Le décret passe alors en revue les différentes catégories de fidèles :

  • D’abord les évêques comme successeurs du collège des Apôtres : « Le commandement du Christ de prêcher l’Évangile à toute créature (Mc 16,15) les atteint premièrement et directement […] ». Ils sont tenus de susciter, de faire avancer et de diriger l’œuvre missionnaire, de rendre présent l’esprit et l’ardeur missionnaire du Peuple de Dieu afin que le diocèse tout entier devienne missionnaire (Ad Gentes, 38).
  • Puis les prêtres, qui « doivent estimer à haut prix l’apostolat difficile des laïcs ; ils doivent former les laïcs pour que, comme membres du Christ, ils prennent conscience de leur responsabilité à l’égard de tous les hommes ; ils doivent les instruire profondément dans le mystère du Christ, les introduire aux méthodes pratiques, être avec eux dans les difficultés » (Ad Gentes, 21).

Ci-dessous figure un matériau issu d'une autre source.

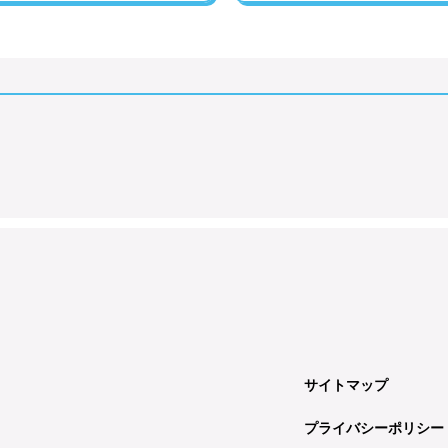
サイトマップ
プライバシーポリシー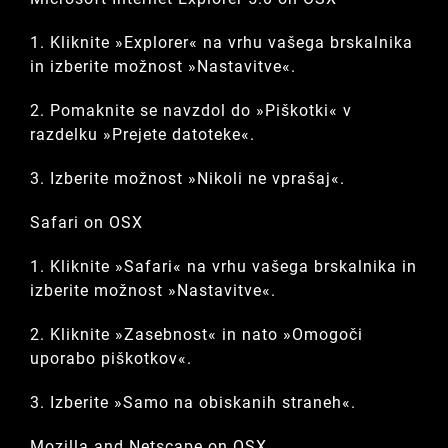
1. Kliknite »Explorer« na vrhu vašega brskalnika
in izberite možnost »Nastavitve«.
2. Pomaknite se navzdol do »Piškotki« v
razdelku »Prejete datoteke«.
3. Izberite možnost »Nikoli ne vprašaj«.
Safari on OSX
1. Kliknite »Safari« na vrhu vašega brskalnika in
izberite možnost »Nastavitve«.
2. Kliknite »Zasebnost« in nato »Omogoči
uporabo piškotkov«.
3. Izberite »Samo na obiskanih straneh«.
Mozilla and Netscape on OSX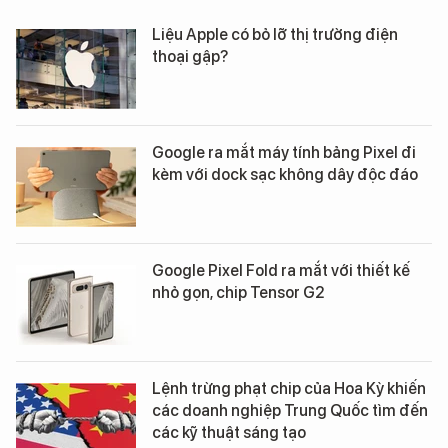
Liệu Apple có bỏ lỡ thị trường điện
thoại gập?
Google ra mắt máy tính bảng Pixel đi
kèm với dock sạc không dây độc đáo
Google Pixel Fold ra mắt với thiết kế
nhỏ gọn, chip Tensor G2
Lệnh trừng phạt chip của Hoa Kỳ khiến
các doanh nghiệp Trung Quốc tìm đến
các kỹ thuật sáng tạo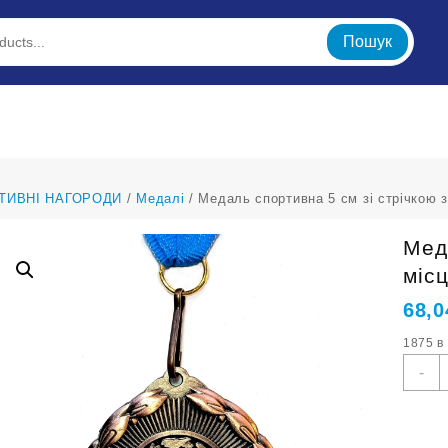
Пошук
ТИВНІ НАГОРОДИ
/
Медалі
/ Медаль спортивна 5 см зі стрічкою з
Меда
міс
68,
1875 в
М
-
с
5
с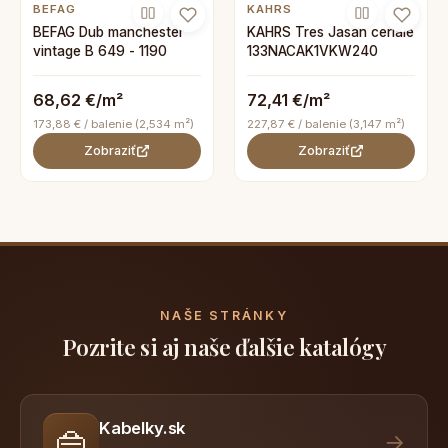
BEFAG
KAHRS
BEFAG Dub manchester
KAHRS Tres Jasan ceriale
vintage B 649 - 1190
133NACAK1VKW240
68,62 €/m²
72,41 €/m²
173,88 € / balenie (2,534 m²)
227,87 € / balenie (3,147 m²)
Zobraziť
Zobraziť
NAŠE STRÁNKY
Pozrite si aj naše ďalšie katalógy
Kabelky.sk
👜
→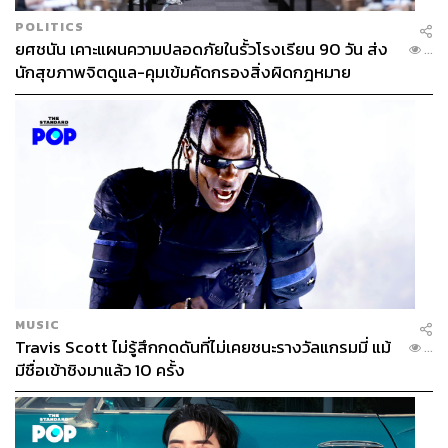
POLITICS
ยศชนัน เคาะแผนความปลอดภัยในรั้วโรงเรียน 90 วัน ส่ง
...
นักสุขภาพจิตดูแล-คุมเข้มคัดกรองสิ่งผิดกฎหมาย
MUSIC
Travis Scott ไม่รู้สึกกดดันที่ไม่เคยชนะรางวัลแกรมมี่ แม้
...
มีชื่อเข้าชิงมาแล้ว 10 ครั้ง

Les prêtres « doivent donc comprendre à fond que leur vie a été consacrée aussi au service des missions […] Dans leur charge pastorale, ils stimuleront et entretiendront parmi les fidèles le zèle pour l’évangélisation du monde » (Ad Gentes, 39).
  • Les instituts de vie consacrée contemplative et active sont loués par le Concile pour leur « très grande part dans l’évangélisation du monde ». Vatican II reconnaît la « très grande importance des instituts de vie contemplative dans la conversion des âmes ». Tous les consacrés sont exhortés « à persévérer sans défaillance dans l’œuvre commencée » et ceux de vie active à « se poser sincèrement devant Dieu la question de savoir s’ils peuvent étendre leur activité en vue de l’expansion du règne de Dieu parmi les païens ; […] si leurs membres prennent part selon leurs forces à l’activité missionnaire ; si leur façon habituelle de vivre est un témoignage de l’Évangile » (Ad Gentes, 40).
  • Au sujet des laïcs, le texte dit que l’Évangile ne peut s’enfoncer profondément dans les esprits, dans la vie, dans le travail d’un peuple, sans la présence active des laïcs […] Leur principal devoir à eux, hommes et femmes, c’est le témoignage du Christ, qu’ils doivent rendre par leur vie et leurs paroles dans leur famille, dans leur groupe social, dans leur milieu professionnel. […] Ils doivent aussi répandre la foi du Christ parmi ceux auxquels ils sont liés par la vie et la profession ; cette obligation s’impose d’autant plus que le plus grand nombre des hommes ne peuvent entendre l’Évangile et connaître le Christ que par les laïcs proches d’eux. Grande et essentielle est la mission et la responsabilité des laïcs dans l’évangélisation !

Pour terminer cette partie consacrée à l’intention missionnaire du Concile, voici une petite synthèse qui montre l’unité entre eux des quatre constitutions et du décret missionnaire : Par le Verbe de Dieu (Dei Verbum), l’Église accueille la Révélation de Dieu et d’elle-même (Lumen Gentium), elle y répond par la foi dans la prière (Sacrosanctum concilium), et par son renouveau dans la sainteté (LG chap. V), elle en témoigne dans le monde et pour le monde (Gaudium et Spes et Ad gentes).